Марсель госпоже Адриен Пруст:
«…Будто я не могу сказать, что вдобавок работал над своим романом, в том смысле, что поглощен им, что задумал его в целом; тетрадь, которую я купил, и которая не представляет собой всего, что я сделал, потому что раньше я писал на разрозненных листках, — эта тетрадь закончена, и в ней сто десять страниц большого формата…»[102]

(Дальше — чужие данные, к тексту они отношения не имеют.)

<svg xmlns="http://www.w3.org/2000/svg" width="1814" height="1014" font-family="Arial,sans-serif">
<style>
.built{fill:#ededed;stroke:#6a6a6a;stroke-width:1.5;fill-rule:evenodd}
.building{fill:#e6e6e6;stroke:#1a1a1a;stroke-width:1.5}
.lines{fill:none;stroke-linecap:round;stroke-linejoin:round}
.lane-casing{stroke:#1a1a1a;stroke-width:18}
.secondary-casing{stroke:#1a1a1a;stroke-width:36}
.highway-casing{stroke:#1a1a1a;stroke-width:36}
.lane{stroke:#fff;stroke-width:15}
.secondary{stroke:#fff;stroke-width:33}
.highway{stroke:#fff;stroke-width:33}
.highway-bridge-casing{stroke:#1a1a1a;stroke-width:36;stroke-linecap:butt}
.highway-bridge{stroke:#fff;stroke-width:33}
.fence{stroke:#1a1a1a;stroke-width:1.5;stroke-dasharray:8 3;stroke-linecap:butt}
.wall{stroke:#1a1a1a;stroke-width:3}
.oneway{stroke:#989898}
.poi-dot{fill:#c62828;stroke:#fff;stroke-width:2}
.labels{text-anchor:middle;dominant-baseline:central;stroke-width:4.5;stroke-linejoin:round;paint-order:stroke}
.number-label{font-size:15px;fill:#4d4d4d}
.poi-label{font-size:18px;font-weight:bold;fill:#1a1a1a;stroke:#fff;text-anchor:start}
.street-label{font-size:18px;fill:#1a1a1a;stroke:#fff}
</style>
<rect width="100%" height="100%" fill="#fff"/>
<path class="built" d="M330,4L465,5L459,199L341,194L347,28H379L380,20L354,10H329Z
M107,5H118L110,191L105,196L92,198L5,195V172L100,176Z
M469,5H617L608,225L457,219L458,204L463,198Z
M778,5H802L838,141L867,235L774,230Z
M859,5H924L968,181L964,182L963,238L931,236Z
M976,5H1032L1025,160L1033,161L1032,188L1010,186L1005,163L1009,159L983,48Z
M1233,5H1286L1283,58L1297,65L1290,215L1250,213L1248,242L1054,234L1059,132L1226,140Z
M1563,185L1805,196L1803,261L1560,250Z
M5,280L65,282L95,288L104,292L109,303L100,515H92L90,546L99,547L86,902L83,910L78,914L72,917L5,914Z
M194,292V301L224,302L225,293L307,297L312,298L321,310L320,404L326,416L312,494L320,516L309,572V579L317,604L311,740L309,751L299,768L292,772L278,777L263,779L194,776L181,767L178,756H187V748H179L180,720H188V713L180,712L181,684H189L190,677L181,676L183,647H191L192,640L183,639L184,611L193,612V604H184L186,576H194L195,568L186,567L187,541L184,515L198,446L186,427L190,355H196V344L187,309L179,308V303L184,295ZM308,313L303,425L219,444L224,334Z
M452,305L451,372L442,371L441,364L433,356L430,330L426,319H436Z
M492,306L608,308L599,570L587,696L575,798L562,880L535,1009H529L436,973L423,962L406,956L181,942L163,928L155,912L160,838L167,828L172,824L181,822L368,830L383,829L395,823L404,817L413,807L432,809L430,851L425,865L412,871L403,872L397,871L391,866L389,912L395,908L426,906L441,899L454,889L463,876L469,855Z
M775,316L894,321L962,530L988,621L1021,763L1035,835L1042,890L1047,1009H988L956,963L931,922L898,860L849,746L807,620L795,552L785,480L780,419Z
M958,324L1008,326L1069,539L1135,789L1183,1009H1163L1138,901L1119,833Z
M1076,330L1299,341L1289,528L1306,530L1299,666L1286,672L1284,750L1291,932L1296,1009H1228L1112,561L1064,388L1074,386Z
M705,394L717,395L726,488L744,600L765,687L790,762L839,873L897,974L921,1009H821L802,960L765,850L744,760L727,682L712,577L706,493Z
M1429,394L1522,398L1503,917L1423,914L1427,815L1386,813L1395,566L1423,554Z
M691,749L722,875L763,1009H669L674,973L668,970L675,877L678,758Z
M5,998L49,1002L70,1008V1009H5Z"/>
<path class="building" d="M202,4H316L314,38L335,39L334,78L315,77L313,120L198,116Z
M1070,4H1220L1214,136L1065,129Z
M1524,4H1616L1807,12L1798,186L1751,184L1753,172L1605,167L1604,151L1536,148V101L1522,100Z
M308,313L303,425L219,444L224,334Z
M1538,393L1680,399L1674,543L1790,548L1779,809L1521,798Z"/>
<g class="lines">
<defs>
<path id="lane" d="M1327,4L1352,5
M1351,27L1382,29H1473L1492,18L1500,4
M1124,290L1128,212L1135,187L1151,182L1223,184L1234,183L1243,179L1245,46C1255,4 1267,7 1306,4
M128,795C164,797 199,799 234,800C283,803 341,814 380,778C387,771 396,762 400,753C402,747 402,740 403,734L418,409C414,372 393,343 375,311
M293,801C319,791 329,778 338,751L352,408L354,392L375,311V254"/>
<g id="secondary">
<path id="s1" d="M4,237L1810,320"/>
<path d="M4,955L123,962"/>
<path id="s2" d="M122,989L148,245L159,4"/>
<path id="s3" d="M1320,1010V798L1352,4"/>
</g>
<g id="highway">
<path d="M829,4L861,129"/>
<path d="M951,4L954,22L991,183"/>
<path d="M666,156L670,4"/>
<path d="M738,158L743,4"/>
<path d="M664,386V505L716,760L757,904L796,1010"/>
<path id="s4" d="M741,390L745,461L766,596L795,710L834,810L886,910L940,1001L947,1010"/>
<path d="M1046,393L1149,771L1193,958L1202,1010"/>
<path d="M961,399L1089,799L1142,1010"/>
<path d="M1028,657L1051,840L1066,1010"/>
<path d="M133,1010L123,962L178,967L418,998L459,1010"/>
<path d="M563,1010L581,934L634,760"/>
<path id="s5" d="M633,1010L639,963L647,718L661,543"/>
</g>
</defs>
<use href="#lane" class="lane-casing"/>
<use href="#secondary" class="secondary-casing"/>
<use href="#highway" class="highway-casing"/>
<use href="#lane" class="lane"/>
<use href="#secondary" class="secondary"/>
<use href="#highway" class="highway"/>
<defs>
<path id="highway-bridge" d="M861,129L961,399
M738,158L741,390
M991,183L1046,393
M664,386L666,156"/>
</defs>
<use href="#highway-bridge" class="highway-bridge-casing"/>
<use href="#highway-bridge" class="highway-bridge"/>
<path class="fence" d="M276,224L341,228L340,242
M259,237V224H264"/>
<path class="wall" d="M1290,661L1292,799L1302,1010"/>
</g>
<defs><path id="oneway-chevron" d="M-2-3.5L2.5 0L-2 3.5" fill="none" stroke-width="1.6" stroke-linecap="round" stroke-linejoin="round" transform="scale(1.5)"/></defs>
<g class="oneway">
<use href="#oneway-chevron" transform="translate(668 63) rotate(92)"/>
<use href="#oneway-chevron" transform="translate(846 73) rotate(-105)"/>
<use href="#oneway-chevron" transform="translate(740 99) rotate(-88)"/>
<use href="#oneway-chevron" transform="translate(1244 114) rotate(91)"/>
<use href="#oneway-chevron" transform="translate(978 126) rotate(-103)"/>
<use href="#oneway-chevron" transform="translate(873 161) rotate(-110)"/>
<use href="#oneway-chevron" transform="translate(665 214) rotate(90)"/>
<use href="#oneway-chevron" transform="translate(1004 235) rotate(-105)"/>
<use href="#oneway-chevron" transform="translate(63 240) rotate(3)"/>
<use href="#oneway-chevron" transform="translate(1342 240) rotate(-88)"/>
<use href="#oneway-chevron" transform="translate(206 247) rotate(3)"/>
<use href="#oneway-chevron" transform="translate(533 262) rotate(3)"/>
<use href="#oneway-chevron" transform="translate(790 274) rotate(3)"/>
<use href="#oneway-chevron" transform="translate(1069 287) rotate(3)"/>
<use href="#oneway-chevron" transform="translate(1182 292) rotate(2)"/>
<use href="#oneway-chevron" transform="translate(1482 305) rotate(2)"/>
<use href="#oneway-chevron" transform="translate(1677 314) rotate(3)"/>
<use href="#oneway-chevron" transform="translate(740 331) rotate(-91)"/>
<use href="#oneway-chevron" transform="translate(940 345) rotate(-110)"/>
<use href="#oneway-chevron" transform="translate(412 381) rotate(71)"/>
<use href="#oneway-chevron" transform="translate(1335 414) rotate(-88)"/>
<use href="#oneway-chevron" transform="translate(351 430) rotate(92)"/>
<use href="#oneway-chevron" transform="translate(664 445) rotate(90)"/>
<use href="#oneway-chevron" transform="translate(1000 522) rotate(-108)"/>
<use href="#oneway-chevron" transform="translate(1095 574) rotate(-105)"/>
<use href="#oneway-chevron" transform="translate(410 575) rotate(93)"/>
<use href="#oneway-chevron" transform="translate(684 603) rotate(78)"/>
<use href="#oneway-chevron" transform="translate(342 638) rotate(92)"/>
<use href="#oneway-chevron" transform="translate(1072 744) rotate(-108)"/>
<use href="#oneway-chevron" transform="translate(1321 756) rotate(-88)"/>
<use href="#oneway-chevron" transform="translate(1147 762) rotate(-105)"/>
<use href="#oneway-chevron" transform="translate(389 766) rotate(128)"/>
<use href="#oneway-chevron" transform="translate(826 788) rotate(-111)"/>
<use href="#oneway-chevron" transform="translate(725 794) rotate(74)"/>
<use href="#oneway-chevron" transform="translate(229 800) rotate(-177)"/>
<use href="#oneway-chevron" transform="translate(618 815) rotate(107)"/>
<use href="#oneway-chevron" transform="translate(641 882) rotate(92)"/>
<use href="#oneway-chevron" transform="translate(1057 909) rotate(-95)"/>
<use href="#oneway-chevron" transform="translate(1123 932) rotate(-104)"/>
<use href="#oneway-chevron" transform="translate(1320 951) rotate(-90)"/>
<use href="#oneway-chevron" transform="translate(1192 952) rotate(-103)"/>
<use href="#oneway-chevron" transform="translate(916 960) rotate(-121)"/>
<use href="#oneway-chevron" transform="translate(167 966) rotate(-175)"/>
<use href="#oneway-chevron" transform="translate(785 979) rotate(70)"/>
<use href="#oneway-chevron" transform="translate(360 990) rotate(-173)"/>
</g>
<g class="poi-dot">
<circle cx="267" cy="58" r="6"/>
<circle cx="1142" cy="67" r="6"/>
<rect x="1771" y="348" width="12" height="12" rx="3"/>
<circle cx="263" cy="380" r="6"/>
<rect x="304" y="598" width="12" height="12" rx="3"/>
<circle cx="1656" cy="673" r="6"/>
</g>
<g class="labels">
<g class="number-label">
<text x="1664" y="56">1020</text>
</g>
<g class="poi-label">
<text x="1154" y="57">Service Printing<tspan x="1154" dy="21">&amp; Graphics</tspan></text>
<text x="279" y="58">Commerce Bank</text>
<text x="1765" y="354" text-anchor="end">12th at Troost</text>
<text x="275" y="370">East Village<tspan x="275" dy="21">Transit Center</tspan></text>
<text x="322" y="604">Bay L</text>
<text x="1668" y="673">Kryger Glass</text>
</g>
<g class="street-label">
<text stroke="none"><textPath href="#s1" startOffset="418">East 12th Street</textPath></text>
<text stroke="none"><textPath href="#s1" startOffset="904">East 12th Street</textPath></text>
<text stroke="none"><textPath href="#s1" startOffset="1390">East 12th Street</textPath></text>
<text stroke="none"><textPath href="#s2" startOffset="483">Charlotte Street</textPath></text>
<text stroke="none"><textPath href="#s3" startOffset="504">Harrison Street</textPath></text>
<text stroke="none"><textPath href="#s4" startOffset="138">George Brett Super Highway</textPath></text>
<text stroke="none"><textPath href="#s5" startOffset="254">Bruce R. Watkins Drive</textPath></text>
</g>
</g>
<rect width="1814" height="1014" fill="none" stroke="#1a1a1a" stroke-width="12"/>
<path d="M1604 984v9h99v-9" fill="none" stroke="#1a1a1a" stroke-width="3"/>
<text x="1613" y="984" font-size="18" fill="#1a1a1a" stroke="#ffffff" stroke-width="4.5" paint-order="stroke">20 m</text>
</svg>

Что было в той тетради? Воспоминания, часть которых напоминали его беседы с матерью: «Мама, помнишь ли, как ты мне читала «Маленькую Фадетту» и «Франсуа-найденыша»,[103] когда я болел? Ты вызвала врача. Он прописал мне лекарства, чтобы сбить температуру, и разрешил немного поесть. Ты не сказала ни слова. Но по твоему молчанию я вполне понял, что ты слушала его лишь из вежливости, и уже решила про себя, что я не приму никакого лекарства и не буду есть, пока у меня температура. И ты позволила мне выпить молока только в то утро, когда по собственному разумению решила, что у меня посвежела кожа и хороший пульс. Тогда ты позволила мне съесть одну маленькую рыбку — морской язык. Но к врачу у тебя не было никакого доверия; ты слушала его только для вида…» Нравственные размышления: «По поводу того, что есть над нами, надо показать, что, когда я светский человек, я слишком много значения придаю угрозе светскости; когда моя память слабеет — придаю слишком много значения самовосстановлению. Натуры, влюбленные в идеал, всегда думают, что самое прекрасное это то, что им труднее всего, что, впрочем, является проявлением инстинктивной нравственности, чтобы уравновесить наши пороки и слабости…» Пейзажи: «Другие моря, которые я добавлю: солнце село; мое окно, подобно корабельному иллюминатору, было целиком заполнено морем, чье великолепие уже начали отнимать сумерки, отдавая взамен жизнь, которое окружало меня, бесконечное и родное, словно какому-то мореплавателю захотелось провести с ним ночь наедине… Солнце покрыло море накладным золотом, где различались чайки, неподвижные и желтые, словно большие водяные цветы (название желтой кувшинки)… Солнце село. Чайки застыли на розовом море, словно кувшинки (название розовой кувшинки)…» Были даже более законченные сцены, наброски персонажей, но все оставалось отрывочным и смутным.
Если он еще колебался перед Романом, то почему было не предпринять работу эрудита? Уже несколько лет он с восхищением читал Рескина, которого Робер де ла Сизеран и Жак Барду недавно открыли французам. Один издатель в свое время просил у него переводов, потом разорился. Почему бы не взяться за них снова? Странно то, что Пруст едва знал английский, и, пытаясь писать на нем, делал ошибку за ошибкой, но кузина Рейнальдо Ана, Мэри Нордлингер, ему помогла. Часто обращались за консультацией к Роберу д'Юмьеру, переводчику Киплинга. Госпожа Адриен Пруст делала «подстрочник», который Пруст затем шлифовал, а она переписывала текст своим изящным почерком в ученические тетради. Рейнальдо Ан описывает Пруста лежащим, вперившим свои большие глаза в оригинальный текст Рескина, в «эти непонятные для него страницы, смысл которых он однако чувствовал во всей его глубине».